Figure X - Average Annual Medicare Reimbursements by Age

How should the amount of compensation be determined? Ideally, by the marketplace. Plan X and Plan Y will agree to the exchange if the loser is compensated. The amount of compensation would be determined by voluntary agreement.

Notice that Medicare's payments under this scenario are administratively determined, but the marketplace would determine the compensation plans receive from each other. Insurers can set premiums based on a beneficiary's risk - and beneficiaries can move between plans.

"People born in 1912 have about the same costs of dying, regardless of the year in which they die."

Plans likely will develop a comparative advantage in certain specialties. Under these circumstances, one plan will have lower costs than another to achieve the same outcome. This would create opportunities for both the health plans and beneficiaries to gain.23

End-of-Life Spending. We saw in Figure VI that people born in the same year have about the same costs of dying, regardless of the year in which they die. This may appear surprising. One might have anticipated that the cost of dying at, say, age 70 would be lower than at age 85, given rising health care costs. In order for the cost of dying to be roughly the same over the 15-year period, the health care system must be systematically spending less on 85-year-olds at the time of death than it spends on 70-year-olds at the time of death, in any given year.

"Medicare spends less on older patients than it spends on younger patients who die in the same year."

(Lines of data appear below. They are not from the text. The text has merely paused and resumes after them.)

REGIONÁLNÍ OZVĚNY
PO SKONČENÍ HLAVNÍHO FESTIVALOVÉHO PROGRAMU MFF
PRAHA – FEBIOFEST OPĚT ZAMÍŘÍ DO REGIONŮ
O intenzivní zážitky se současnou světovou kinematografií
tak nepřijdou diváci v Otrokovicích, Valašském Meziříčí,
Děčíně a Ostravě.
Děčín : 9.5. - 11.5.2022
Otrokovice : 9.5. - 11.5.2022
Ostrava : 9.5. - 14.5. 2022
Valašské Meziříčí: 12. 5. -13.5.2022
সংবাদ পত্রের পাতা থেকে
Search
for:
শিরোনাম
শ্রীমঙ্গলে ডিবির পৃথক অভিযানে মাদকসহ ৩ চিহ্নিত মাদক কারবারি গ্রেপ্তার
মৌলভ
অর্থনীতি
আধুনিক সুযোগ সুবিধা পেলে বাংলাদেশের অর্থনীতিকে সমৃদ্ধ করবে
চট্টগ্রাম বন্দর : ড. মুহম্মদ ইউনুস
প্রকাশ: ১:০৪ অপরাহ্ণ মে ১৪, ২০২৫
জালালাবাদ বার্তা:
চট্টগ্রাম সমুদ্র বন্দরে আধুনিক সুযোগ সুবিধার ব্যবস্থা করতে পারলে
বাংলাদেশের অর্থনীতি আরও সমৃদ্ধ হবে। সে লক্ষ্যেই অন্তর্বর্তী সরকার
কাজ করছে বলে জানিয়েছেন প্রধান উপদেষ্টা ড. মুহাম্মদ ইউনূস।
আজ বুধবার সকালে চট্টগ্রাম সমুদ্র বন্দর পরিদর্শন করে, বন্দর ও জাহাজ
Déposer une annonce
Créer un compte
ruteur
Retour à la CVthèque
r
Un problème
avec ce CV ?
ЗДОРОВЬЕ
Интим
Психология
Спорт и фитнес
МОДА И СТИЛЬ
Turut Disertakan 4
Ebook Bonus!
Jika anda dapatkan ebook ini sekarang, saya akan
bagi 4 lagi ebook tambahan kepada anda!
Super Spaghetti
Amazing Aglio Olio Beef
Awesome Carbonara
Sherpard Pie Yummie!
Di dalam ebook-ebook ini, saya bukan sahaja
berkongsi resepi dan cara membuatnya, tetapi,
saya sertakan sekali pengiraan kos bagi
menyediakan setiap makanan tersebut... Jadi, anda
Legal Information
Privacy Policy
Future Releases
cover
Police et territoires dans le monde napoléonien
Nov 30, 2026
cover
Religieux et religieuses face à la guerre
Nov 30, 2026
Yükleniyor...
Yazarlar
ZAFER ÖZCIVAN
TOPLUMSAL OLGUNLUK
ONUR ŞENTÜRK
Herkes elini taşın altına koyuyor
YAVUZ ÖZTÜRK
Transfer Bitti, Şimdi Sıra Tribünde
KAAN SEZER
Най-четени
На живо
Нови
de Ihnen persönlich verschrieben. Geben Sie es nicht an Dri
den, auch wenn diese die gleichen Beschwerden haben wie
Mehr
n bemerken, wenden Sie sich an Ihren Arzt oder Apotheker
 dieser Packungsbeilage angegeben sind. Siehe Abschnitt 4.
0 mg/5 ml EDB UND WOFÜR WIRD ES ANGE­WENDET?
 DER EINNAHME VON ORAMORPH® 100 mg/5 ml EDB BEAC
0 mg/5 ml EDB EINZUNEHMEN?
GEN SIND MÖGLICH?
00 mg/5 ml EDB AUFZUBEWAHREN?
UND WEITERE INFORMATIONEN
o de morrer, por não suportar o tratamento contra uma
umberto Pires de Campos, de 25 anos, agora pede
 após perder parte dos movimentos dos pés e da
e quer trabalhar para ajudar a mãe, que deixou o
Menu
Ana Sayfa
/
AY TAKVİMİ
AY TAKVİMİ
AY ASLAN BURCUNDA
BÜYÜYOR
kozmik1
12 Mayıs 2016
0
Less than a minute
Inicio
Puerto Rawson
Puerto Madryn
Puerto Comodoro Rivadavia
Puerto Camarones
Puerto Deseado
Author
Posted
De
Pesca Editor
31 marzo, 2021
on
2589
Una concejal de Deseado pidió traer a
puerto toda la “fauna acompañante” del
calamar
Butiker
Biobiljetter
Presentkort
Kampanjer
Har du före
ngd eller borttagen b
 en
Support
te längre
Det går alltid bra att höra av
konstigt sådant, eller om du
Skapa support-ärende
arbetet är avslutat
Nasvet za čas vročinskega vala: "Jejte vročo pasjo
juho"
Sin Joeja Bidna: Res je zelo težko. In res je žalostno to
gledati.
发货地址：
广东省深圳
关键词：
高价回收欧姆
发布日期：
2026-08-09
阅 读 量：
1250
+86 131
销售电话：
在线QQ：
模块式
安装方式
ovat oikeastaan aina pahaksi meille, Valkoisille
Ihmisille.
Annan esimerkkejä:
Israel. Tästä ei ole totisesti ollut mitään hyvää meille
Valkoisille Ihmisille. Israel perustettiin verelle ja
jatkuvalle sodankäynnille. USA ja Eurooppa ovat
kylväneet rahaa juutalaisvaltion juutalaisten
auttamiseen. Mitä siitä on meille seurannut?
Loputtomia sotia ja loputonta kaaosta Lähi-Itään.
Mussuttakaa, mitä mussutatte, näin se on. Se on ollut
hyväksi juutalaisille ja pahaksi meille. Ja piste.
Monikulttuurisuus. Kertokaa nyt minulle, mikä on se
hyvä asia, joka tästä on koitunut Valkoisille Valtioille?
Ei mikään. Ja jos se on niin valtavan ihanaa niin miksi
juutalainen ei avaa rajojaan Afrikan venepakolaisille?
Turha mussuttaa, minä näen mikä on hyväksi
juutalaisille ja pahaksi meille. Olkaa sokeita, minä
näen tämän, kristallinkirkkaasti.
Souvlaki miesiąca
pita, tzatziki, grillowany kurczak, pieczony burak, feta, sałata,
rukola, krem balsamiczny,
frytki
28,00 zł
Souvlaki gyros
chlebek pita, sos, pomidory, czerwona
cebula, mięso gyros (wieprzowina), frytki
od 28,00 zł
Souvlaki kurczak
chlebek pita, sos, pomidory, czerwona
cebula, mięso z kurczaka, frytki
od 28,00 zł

Figure X shows that this is the case. The figure depicts the cost of care in the year of death for people who died in 1997. As the figure shows, Medicare spent less on older patients than on younger patients who died that year. For example, average spending in the last year of life on those who died at age 70 was $22,649. This is 45 percent more than the $15,576, spent on those who died at age 85.24

Why does the heath care system spend less on older patients near the end of life? Perhaps older patients are less able to benefit from expensive procedures, especially invasive procedures. The value of renal dialysis and kidney transplants, for example, is thought to decline with age. Possibly the health care system makes implicit cost-benefit decisions. Since younger patients have more potential remaining years of life, they promise a larger payoff than do older patients, for the same procedure.

Regardless of the actual explanation for the pattern in Figure X, a reformed Medicare system should not give health plans an incentive to systematically underprovide care to the sick or those near the end of life.

Two forces will help minimize the problem and improve incentives over the current system. First, allowing patients to move from plan to plan should lead to better monitoring by the patients themselves. Second, requiring plans to compensate each other for their losses when beneficiaries switch plans will create a "market for sick people."